Identity

Identity means the fact of being or knowing who a person is or the set of qualities that make a person or group of people different from others. Identity is important in photography because it allows a photographer to tell a story about their subject, whether it be an obvious story or something deeper about their character.

Mindmap of things that can influence someone’s identity

Identity Photography

Photographs have been used in many different contexts to show identity or an aspect of identity. From a social media profile picture to a police mug shot, photographs can speak of identity in a way that is different from other artistic mediums. This is because a photograph is inextricably linked to reality. A photograph resembles the likeness of what appeared before the lens. So, in the case of a profile picture, family album
or mug shot, identity is based on the repetition of sameness that is evidenced by the image produced by the camera.

However, photography can also be used to explore identity beneath the surface of physical attributes, delving into topics such as race, gender and heritage/ethnicity. Photographers such as Rineke Dijkstra look at topics such as geographical identity, and adolescence. Some photographers explore the idea of identity, like Danny Lowe and his self-portraits above. Also, photographers like Robert Frank and John Heartfield comment on racism and social identity.

My Ideas

My first idea is to produce a series of images based on the work of one of my favourite photographers, Michelle Sank. Her photographs of individuals in their houses inspire me because of the way they show personal identity in such a raw way.

My second idea is to produce collages like the work of Joachin Schmid, using images of my mum, nana and me. My aim with these collages is to show generational identity, through 3 generations of women. My last idea is to produce comparisons of these 3 generations, around the age of 17/ teenage years. I would collect images / take images of me, my mum and nana to show the differences and similarities between us at around the same age. I might incorporate the work of Joachin Schmid into this, combining this with my idea above to create different pictures of nowadays/older pictures.

Claude Cahun

Claude Cahun was a Surrealist photographer whose work explored gender identity and the subconscious mind. “Under this mask, another mask,” the artist famously said. “I will never be finished removing all these faces.” – This phrase relates to the ideas of the multiple identities she conveyed in her photos, showcasing early examples of gender fluidity. She was born Lucy Schwob in Nantes, France on October 25, 1894, to a prominent Jewish family. Her first recorded self-portraits are dated as early as 1912 when the artist was about 18. In the early 1920s, she would change her name to the gender-neutral Claude Cahun, which would be the third and last time the artist changed her name. Along with step-sister and lover Marcel Moor, she moved to Paris and fell into the midst of the Surrealist art scene.

Marcel Moor

The artist went on to collaborate with Man Ray as well as founding the left-wing group Contre Attaque alongside others. In the late 1930s, Moore and Cahun moved to Jersey where they, disguised as non-Jews, produced and distributed anti-Nazi propaganda. After being caught, imprisoned, and sentenced to death, they successfully escaped such a fate when Jersey was liberated by allies in 1945. Cahun is considered to be a ground-breaking artist who fully embraced her gender fluidity long before the term came into use.

A plaque in Claude Cahun’s remembrance outside her place of residence in St Brelade.

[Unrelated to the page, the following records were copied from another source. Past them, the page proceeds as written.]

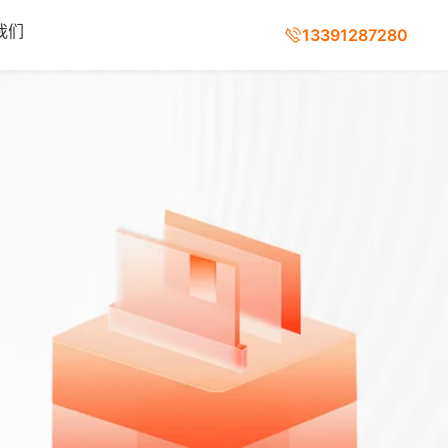
我们
13391287280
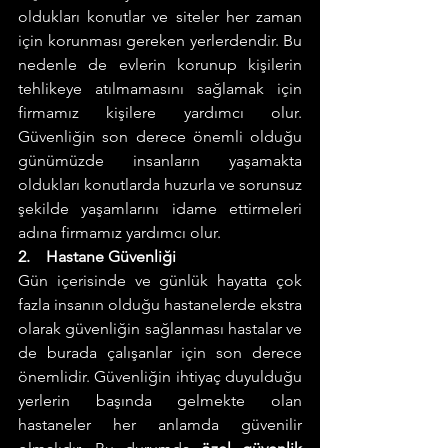
oldukları konutlar ve siteler her zaman 
için korunması gereken yerlerdendir. Bu 
nedenle de evlerin korunup kişilerin 
tehlikeye atılmamasını sağlamak için 
firmamız kişilere yardımcı olur. 
Güvenliğin son derece önemli olduğu 
günümüzde insanların yaşamakta 
oldukları konutlarda huzurla ve sorunsuz 
şekilde yaşamlarını idame ettirmeleri 
adına firmamız yardımcı olur.
2.    Hastane Güvenliği 
Gün içerisinde ve günlük hayatta çok 
fazla insanın olduğu hastanelerde ekstra 
olarak güvenliğin sağlanması hastalar ve 
de burada çalışanlar için son derece 
önemlidir. Güvenliğin ihtiyaç duyulduğu 
yerlerin başında gelmekte olan 
hastaneler her anlamda güvenilir 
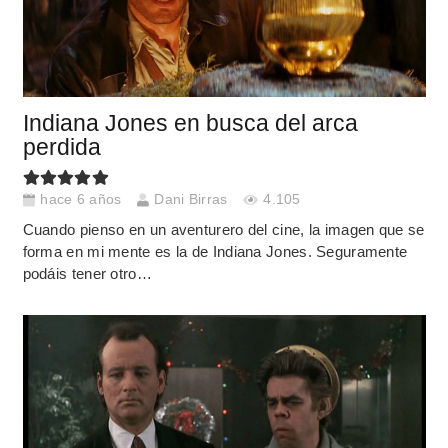
Indiana Jones en busca del arca
perdida
hace 6 años
Dani Birras
4.105
Cuando pienso en un aventurero del cine, la imagen que se
forma en mi mente es la de Indiana Jones. Seguramente
podáis tener otro…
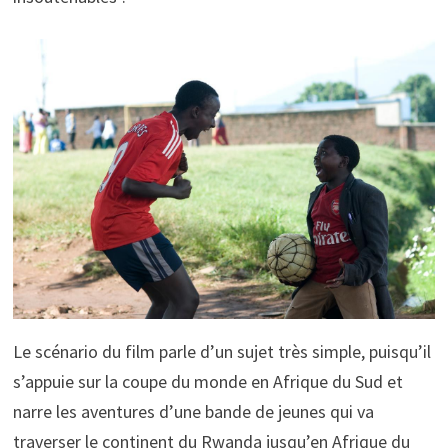
Le scénario du film parle d’un sujet très simple, puisqu’il
s’appuie sur la coupe du monde en Afrique du Sud et
narre les aventures d’une bande de jeunes qui va
traverser le continent du Rwanda jusqu’en Afrique du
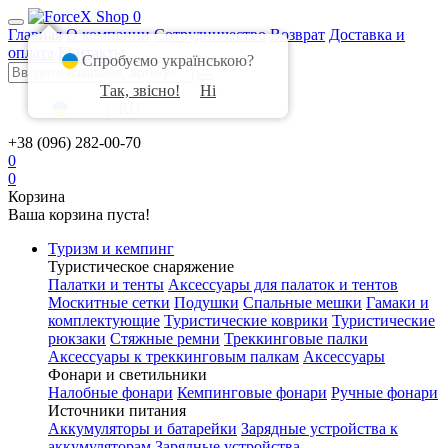
0
Главная
О компании
Сотрудничество
Возврат
Доставка и
оплата
Контакты
Спробуємо українською?
Так, звісно!
Ні
UA
|
RU
+38 (096) 282-00-70
0
0
Корзина
Ваша корзина пуста!
Туризм и кемпинг
Туристическое снаряжение
Палатки и тенты
Аксессуары для палаток и тентов
Москитные сетки
Подушки
Спальные мешки
Гамаки и
комплектующие
Туристические коврики
Туристические
рюкзаки
Стяжные ремни
Треккинговые палки
Аксессуары к треккинговым палкам
Аксессуары
Фонари и светильники
Налобные фонари
Кемпинговые фонари
Ручные фонари
Источники питания
Аккумуляторы и батарейки
Зарядные устройства к
аккумуляторам
Зарядные устройства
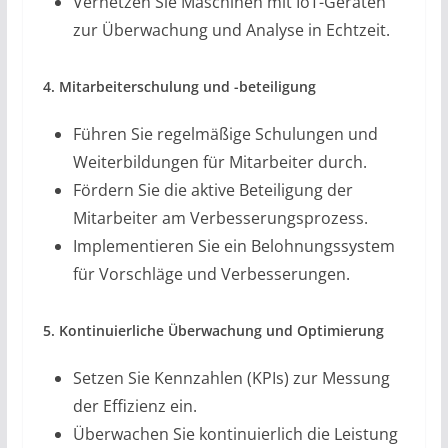
Vernetzen Sie Maschinen mit IoT-Geräten
zur Überwachung und Analyse in Echtzeit.
4. Mitarbeiterschulung und -beteiligung
Führen Sie regelmäßige Schulungen und
Weiterbildungen für Mitarbeiter durch.
Fördern Sie die aktive Beteiligung der
Mitarbeiter am Verbesserungsprozess.
Implementieren Sie ein Belohnungssystem
für Vorschläge und Verbesserungen.
5. Kontinuierliche Überwachung und Optimierung
Setzen Sie Kennzahlen (KPIs) zur Messung
der Effizienz ein.
Überwachen Sie kontinuierlich die Leistung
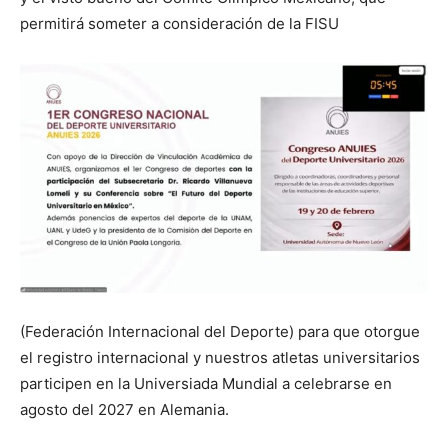
permitirá someter a consideración de la FISU
(Federación Internacional del Deporte) para que otorgue
el registro internacional y nuestros atletas universitarios
participen en la Universiada Mundial a celebrarse en
agosto del 2027 en Alemania.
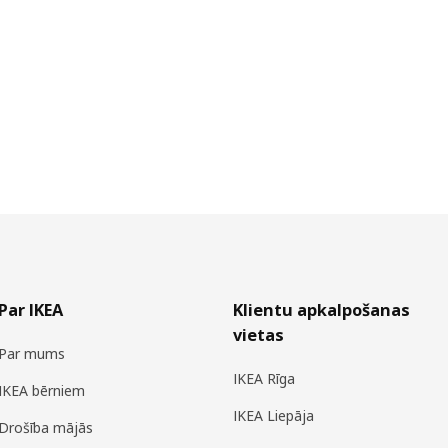
Par IKEA
Klientu apkalpošanas
vietas
Par mums
IKEA Rīga
IKEA bērniem
IKEA Liepāja
Drošība mājās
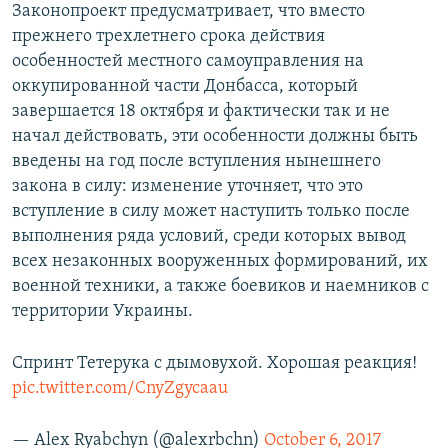
Законопроект предусматривает, что вместо
прежнего трехлетнего срока действия
особенностей местного самоуправления на
оккупированной части Донбасса, который
завершается 18 октября и фактически так и не
начал действовать, эти особенности должны быть
введены на год после вступления нынешнего
закона в силу: изменение уточняет, что это
вступление в силу может наступить только после
выполнения ряда условий, среди которых вывод
всех незаконных вооруженных формирований, их
военной техники, а также боевиков и наемников с
территории Украины.
Спринт Тетерука с дымовухой. Хорошая реакция!
pic.twitter.com/CnyZgycaau
— Alex Ryabchyn (@alexrbchn)
October 6, 2017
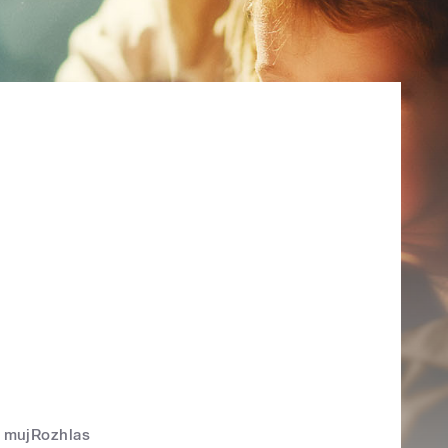
mujRozhlas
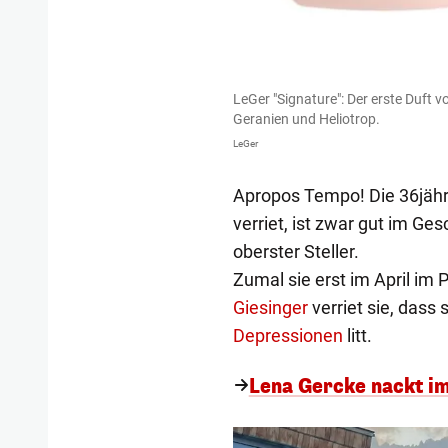
LeGer "Signature": Der erste Duft v
Geranien und Heliotrop.
LeGer
Apropos Tempo! Die 36jähri
verriet, ist zwar gut im Ges
oberster Steller.
Zumal sie erst im April im
Giesinger
verriet sie, dass
Depressionen
litt.
Lena Gercke nackt im B
1/9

Cahun and Moore employed a subversive avant-garde art practice as a form of resistance. For example, they created anti-nazi leaflets, and distributed them throughout Jersey, leaving them in strategic places. They signed the leaflets der Soldat Ohne Namen (“The Soldier with No Name”). Their activities were discovered in 1944, and—though they were not leaders of a large-scale resistance movement, as the Nazis believed—the two women were imprisoned and sentenced to death for undermining Nazi authority.

Much of their property, including their art, was confiscated. They were saved when the island was liberated in 1945. A photo of Cahun taken after their liberation shows her defiantly clenching a Nazi military badge in her teeth. Cahun and Moore remained in Jersey, continuing to produce work until Cahun died at age 60. Moore inherited her possessions and art, but Cahun’s legacy was nearly lost when Moore committed suicide in 1972 and all of Cahun’s work was auctioned off. 

Since her death, Claude Cahun’s work has influenced the ideas of gender, sexuality, and identity, both in society, as well as for many singers and artists also. These artists include photographer Gillian Wearing, who took inspiration from Cahun’s idea of changing identities. These inspired Gillian Wearing’s “Secrets and lies” collection.